I would expect, excluding the free trade arbitration costs, that our quarterly G&A should be about $4-$4.5 million based on our structure and run rates that we're seeing in the business outside of the expenses for the free trade arbitration. Another question that's here, can I confirm guidance for CapEx for 2022, and how much is sustaining and how much we'll spend at Toroparu? As we had outlined in our year-end MD&A, we've got sustaining CapEx guidance for Segovia of $50-$55 million this year. We're maintaining that guidance, no change there. We had also guided up to $10 million of non-sustaining CapEx at Segovia.

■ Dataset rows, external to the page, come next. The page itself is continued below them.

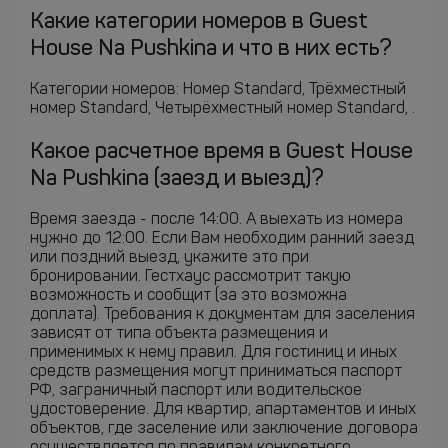
Какие категории номеров в Guest
House Na Pushkina и что в них есть?
Категории номеров: Номер Standard, Трёхместный
номер Standard, Четырёхместный номер Standard, .
Какое расчетное время в Guest House
Na Pushkina (заезд и выезд)?
Время заезда - после 14:00. А выехать из номера
нужно до 12:00. Если Вам необходим ранний заезд
или поздний выезд, укажите это при
бронировании. Гестхаус рассмотрит такую
возможность и сообщит (за это возможна
доплата). Требования к документам для заселения
зависят от типа объекта размещения и
применимых к нему правил. Для гостиниц и иных
средств размещения могут приниматься паспорт
РФ, заграничный паспорт или водительское
удостоверение. Для квартир, апартаментов и иных
объектов, где заселение или заключение договора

That did include some expenditures on the solar project, which we just announced, where we're gonna cancel based on some changes in the project scope and costs that are unacceptable to us. We're gonna look for a replacement for that project, 'cause we still believe that having a contribution of solar energy in our operations is fundamental to our ESG strategy around climate change. We'll look for a replacement for that. At this point, we don't have a full answer on that. As far as Toroparu goes, I mentioned we spent about $7 million this quarter. It'll start to ramp up in the second quarter, probably somewhere in the neighborhood of $15 million in the second quarter and then the second half of the year.
you know, Lombardo, how much do you think we'll spend in the second half of the year based on your work you're doing right now?

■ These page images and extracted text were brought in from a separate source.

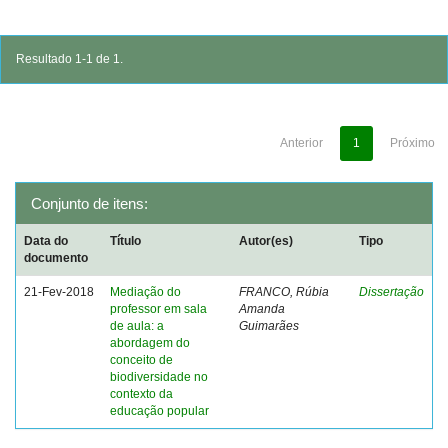
Resultado 1-1 de 1.
Anterior
1
Próximo
Conjunto de itens:
Data do
Título
Autor(es)
Tipo
documento
21-Fev-2018
Mediação do
FRANCO, Rúbia
Dissertação
professor em sala
Amanda
de aula: a
Guimarães
abordagem do
conceito de
biodiversidade no
contexto da
educação popular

Yeah, in the second half of the year, I think that we will be a little bit above $70 million.
$70 million. Some of that will be funded by installments from the Wheaton stream, which we are sorting out with Wheaton, and we'll finalize the installment schedule once we deliver the PFS to them in the third quarter. As Lombardo said, we're fully funded for Toroparu. We're fully funded, certainly through cash flow and cash on hand for Segovia. We're very comfortable with our CapEx exploration and development plans at both of our major projects this year. Brandon, is there anything else from-
We do have a question on the.
Okay.
Yes. We do have a question on the phone from Robert Metcalfe. Please go ahead.
Yes. Hi, Mike. Things look very interesting.
Hi.
I think it's actually a pretty good quarter, and I've most particularly picked up on the operating cash flow before the taxes. I thought that was a really great figure. Does that look like it'll be continued with the operations of Segovia into the future?
Yes. That's always depending on, you know, where gold price is, but certainly with gold prices over $1,800, our cost structure is, I think fairly predictable. The peso is also a little volatile, but certainly in our favor, today at 4,100 COP per US dollar.
I think as we move forward, the operating cash flow should continue to bode well. In the second quarter, as I mentioned, we'll pick up some additional inflow from the VAT, and we'll make use of that to make further tax installments. All in all, I think, from a cash flow perspective, things should continue to function well for us.
Well, it looks good to me and, good to talk to you again. Thanks.
Great. Thanks, Robert.
We have no further questions at the moment.
All right. Well, I'd like to thank all of you for taking your time this morning to join us. Obviously, we're available if there's additional questions that come up. Thank you.
Sorry, I got one more question.
Thank you.
Yeah, that's good. Thank you.
Okay.
Thank you, ladies and gentlemen. This concludes today's webcast. Thank you for joining, and you may now disconnect.